Thanks guys! Good info! Freddy, where do you get your state-by-state numbers? I can only find those for more recent elections; would love to get detailed breakdowns going way back (county level would be even better). So your case, which seems pretty persuasive, is that it’s simple, really: to make a topographical analogy, Maine and Vermont were the mountain peaks of GOP support in previous elections, so in the 1930s the swiftly rising tide of support for the Democrats left those peaks as isolated islands. That about right?

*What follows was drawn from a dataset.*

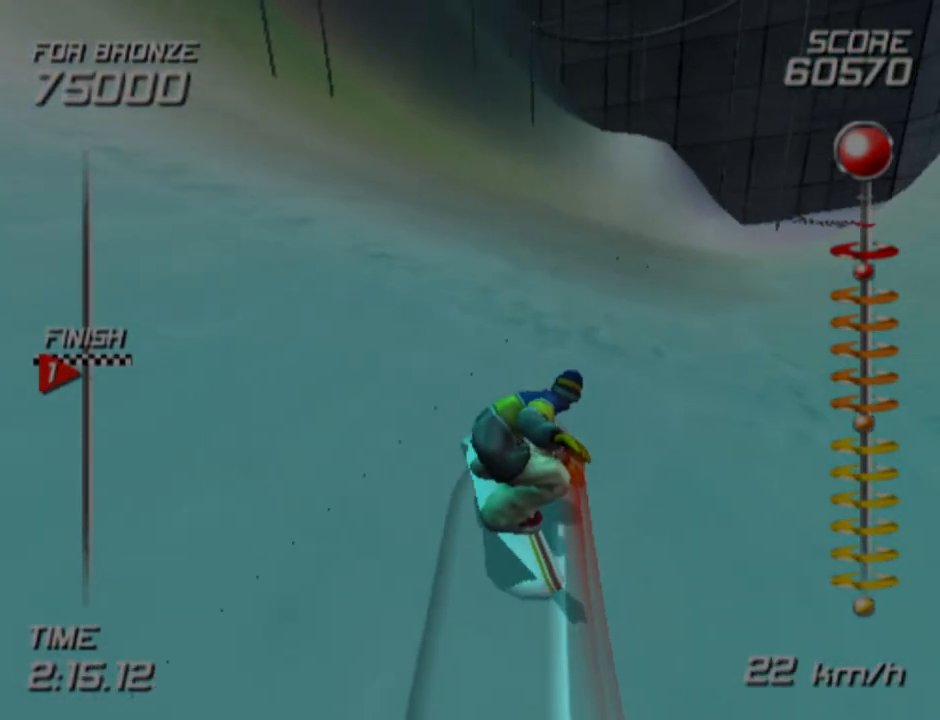
{"buttons": ["DPAD_LEFT"], "left_stick": "center", "right_stick": "center", "events": [[300, "CROSS", "up"], [300, "SQUARE", "up"], [350, "DPAD_DOWN", "down"], [400, "DPAD_DOWN", "up"]]}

Hari, you probably have a good point there about abolitionism. My impression had been that by 1936 FDR had pulled off the amazing feat of pulling black voters into his coalition (and one would expect civil rights-supporting whites to follow suit) while not (yet) losing the Southern white segregationists; but I was only able to find this source which describes FDR as getting only 23% of the black vote in 1932. The article describes the shift as occurring between '32 and '36, but frustratingly no numbers are given until Truman’s 70% in '48 (at which point Maine and Vermont still went Republican, it should be noted).
Simplico, I like too your characterisation of “white rural northern” states being the only ones that wouldn’t fit into that broad New Deal coalition you described. This seems spot on; but wouldn’t Washington, Minnesota, and Wisconsin also fit that bill? Or were Seattle, Minneapolis/St. Paul, and Milwaukee all even then all big enough to scotch that descriptor?